また、退職者のアカウント削除に伴うデータ喪失も大きな問題です。Microsoft 365では、ユーザーを削除するとそのユーザーのOneDriveも一定期間(デフォルト30日)で削除されます。重要なデータは、退職前に必ずSharePointへ移動させる運用を徹底してください。

アカウント管理の自動化や退職者処理の効率化については、Entra ID(旧Azure AD)等の活用が有効です。詳細は以下の記事で解説しています。

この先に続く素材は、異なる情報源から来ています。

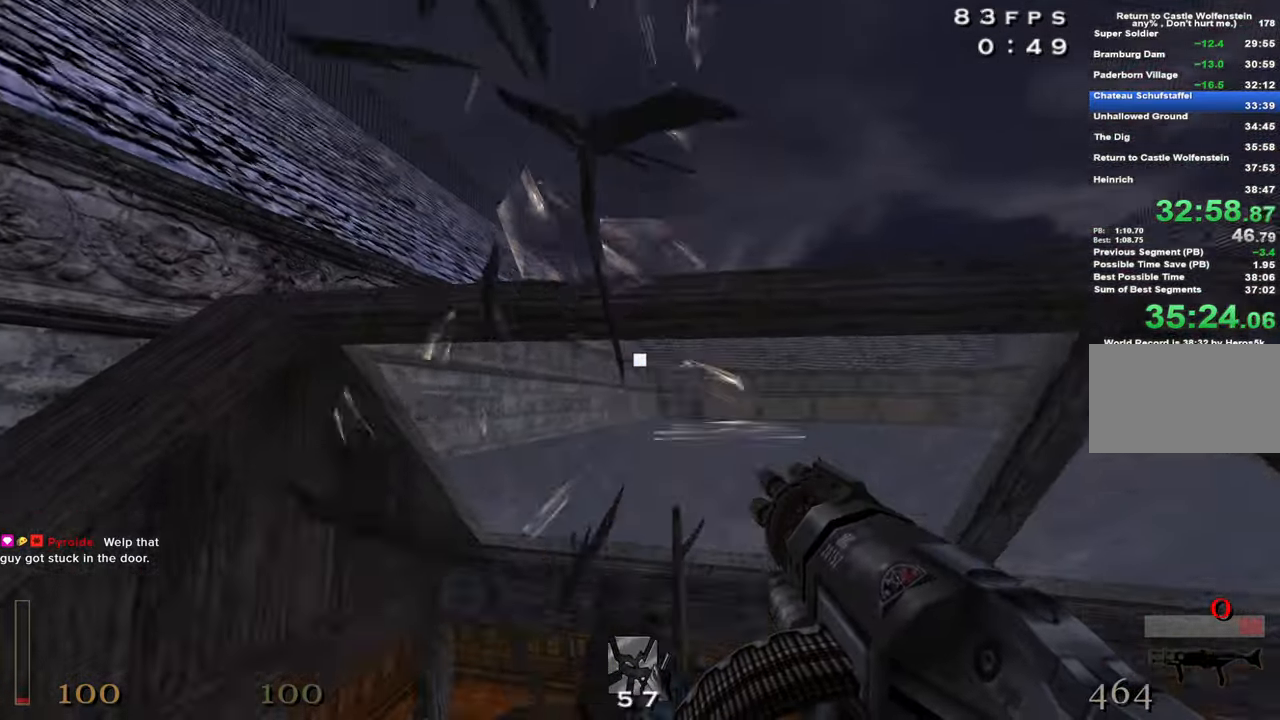
{"keys": ["w"], "events": [[83, "4", "down"], [216, "4", "up"], [366, "a", "down"], [400, "a", "up"]]}
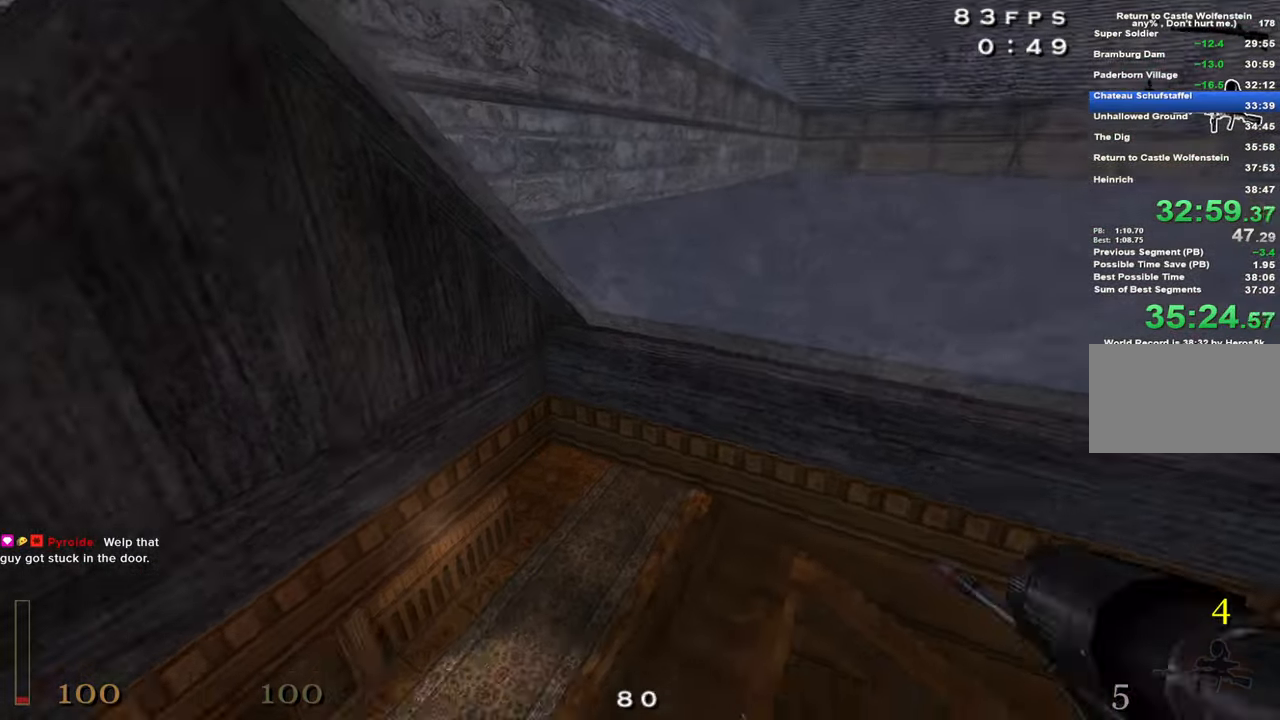
{"keys": ["a", "w"], "events": [[100, "a", "down"], [133, "a", "up"], [283, "r", "down"], [383, "r", "up"], [433, "a", "down"]]}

SaaS増えすぎ問題と退職者のアカウント削除漏れを防ぐ。Entra ID・Okta・ジョーシスを活用した自動化アーキテクチャ

7. まとめ:ツール導入は「文化の変革」から始まる

OneDriveやSharePointによるリンク共有への完全移行は、単なるITツールの切り替えではありません。それは「情報を囲い込む文化」から「情報を共同で育てる文化」への変革です。最初は「メールの方が楽だ」という反発もあるでしょう。しかし、本記事で紹介したルールと設定を整えることで、1年後には「もうメール添付には戻れない」という効率的な組織へと進化しているはずです。

まずは、一部の部署から「メール添付禁止、共有リンクのみ」のトライアルを開始し、成功体験を積み上げていくことから始めてみてください。最新の仕様や具体的なプランごとの制限については、常に Microsoft公式ドキュメント を参照し、自社のライセンス状況(Business Basic / Standard / Premium等)に合わせた設定を行ってください。

運用開始前に確認すべき「社外共有」のチェックリスト

リンク共有へ移行する際、最もトラブルが起きやすいのが社外ユーザーとのやり取りです。設定ミスによる「ファイルが見られない」というクレームや、逆に「誰でも見られてしまう」リスクを防ぐため、以下の3点を必ず確認してください。

  • 有効期限の設定: 共有リンクに有効期限(例:30日間)を設定しているか。恒久的なアクセスを許可すると、プロジェクト終了後もデータが外部に残る原因になります。
  • ゲストアクセスの招待: 相手がMicrosoftアカウントを持っていない場合、ワンタイムパスコード認証が必要になります。この仕様を事前に相手方へ伝えているか確認しましょう。
  • 再共有の禁止: 受信者がさらに別の人へリンクを転送しても、アクセスできない設定(「再共有を許可しない」)になっているか確認が必要です。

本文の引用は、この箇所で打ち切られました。